No need to apologize
I often wonder: how many tragic stories do we never hear because of people’s inability or unwillingness to exit the HD closet?
Indeed, because of understandable but unfortunate feelings of stigma, our community often seems timid and even apologetic – precisely the attitude that we can and should combat. Everyone can contribute to this effort – by participating in a support group, joining the local HDSA chapter or affiliate, or volunteering at fundraising events.
No one should apologize for having HD, living at risk, caring for an HD person, questioning the scientific and organizational status quo, or raising awareness!
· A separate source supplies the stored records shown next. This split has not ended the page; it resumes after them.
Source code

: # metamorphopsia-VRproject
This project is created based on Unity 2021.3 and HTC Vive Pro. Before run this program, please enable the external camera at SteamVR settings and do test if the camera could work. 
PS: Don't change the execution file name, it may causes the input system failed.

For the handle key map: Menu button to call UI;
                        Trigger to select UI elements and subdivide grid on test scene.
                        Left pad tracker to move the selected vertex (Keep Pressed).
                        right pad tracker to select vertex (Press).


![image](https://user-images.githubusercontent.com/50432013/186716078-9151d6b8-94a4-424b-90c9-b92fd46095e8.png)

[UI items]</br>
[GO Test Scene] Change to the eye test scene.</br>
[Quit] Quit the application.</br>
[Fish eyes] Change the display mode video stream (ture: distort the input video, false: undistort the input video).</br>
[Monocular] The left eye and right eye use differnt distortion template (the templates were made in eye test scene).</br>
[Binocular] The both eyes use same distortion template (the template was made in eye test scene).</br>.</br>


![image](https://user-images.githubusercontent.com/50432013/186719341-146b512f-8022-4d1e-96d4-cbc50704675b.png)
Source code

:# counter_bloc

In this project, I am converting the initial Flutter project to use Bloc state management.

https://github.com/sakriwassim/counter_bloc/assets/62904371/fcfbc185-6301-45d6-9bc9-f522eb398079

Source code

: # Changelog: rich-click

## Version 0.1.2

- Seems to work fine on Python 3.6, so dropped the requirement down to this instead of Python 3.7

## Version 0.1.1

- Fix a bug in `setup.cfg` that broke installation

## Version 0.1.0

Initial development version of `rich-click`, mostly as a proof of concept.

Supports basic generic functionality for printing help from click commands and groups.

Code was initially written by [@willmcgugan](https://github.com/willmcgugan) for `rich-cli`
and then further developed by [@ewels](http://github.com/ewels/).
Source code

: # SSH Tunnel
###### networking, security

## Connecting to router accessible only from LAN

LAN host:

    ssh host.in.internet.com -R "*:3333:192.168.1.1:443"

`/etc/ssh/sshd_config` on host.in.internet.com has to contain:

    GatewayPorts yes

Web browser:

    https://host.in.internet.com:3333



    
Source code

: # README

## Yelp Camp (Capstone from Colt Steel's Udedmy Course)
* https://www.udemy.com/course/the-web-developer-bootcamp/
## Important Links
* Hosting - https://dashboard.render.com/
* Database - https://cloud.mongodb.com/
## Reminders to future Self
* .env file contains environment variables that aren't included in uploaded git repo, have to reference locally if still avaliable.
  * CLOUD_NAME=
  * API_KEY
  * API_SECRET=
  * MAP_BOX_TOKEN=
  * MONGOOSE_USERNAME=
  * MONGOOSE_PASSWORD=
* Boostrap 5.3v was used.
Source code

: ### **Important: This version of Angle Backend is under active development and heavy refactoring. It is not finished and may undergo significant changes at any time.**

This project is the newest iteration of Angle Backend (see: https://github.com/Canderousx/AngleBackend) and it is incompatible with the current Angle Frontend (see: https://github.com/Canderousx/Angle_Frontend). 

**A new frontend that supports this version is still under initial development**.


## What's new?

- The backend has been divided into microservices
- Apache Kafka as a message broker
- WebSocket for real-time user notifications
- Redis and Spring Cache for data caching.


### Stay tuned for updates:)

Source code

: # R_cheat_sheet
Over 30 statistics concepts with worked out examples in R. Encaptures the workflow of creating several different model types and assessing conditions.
We all rely on denial to get over the daily fear of HD, but ultimately we must compartmentalize denial and confront the truth of our existence.
No one need hide the hard reality of HD. It is a fact of our lives – and a crucial event in the quest to control neurological disorders and improve the overall health of the brain.
The next seven-year cycle
In popular wisdom, life proceeds in seven-year cycles.
Seven years ago, I fully expected that by now – age 52 and the time of onset of my mother – to have symptoms and be unable to write. I have been extremely lucky in remaining asymptomatic.
I fervently hope to proceed through my next seven-year cycle without symptoms. Until a treatment is found, this can only mean an even deeper commitment to the cause – but also to enjoying the healthy moments, the blessing of each symptom-free day.
During this new cycle, my daughter will grow into a young woman and prepare to head off to college.
Will I stave off HD in order to help her reach her goal and watch her enjoy her own life?
Or, in a darker scenario, will she become my caregiver and perhaps even shoulder the task of writing occasional updates to this blog?
These kinds of questions will haunt my days as I await news of a treatment.
No matter what the outcome, I will proceed as unapologetically as ever.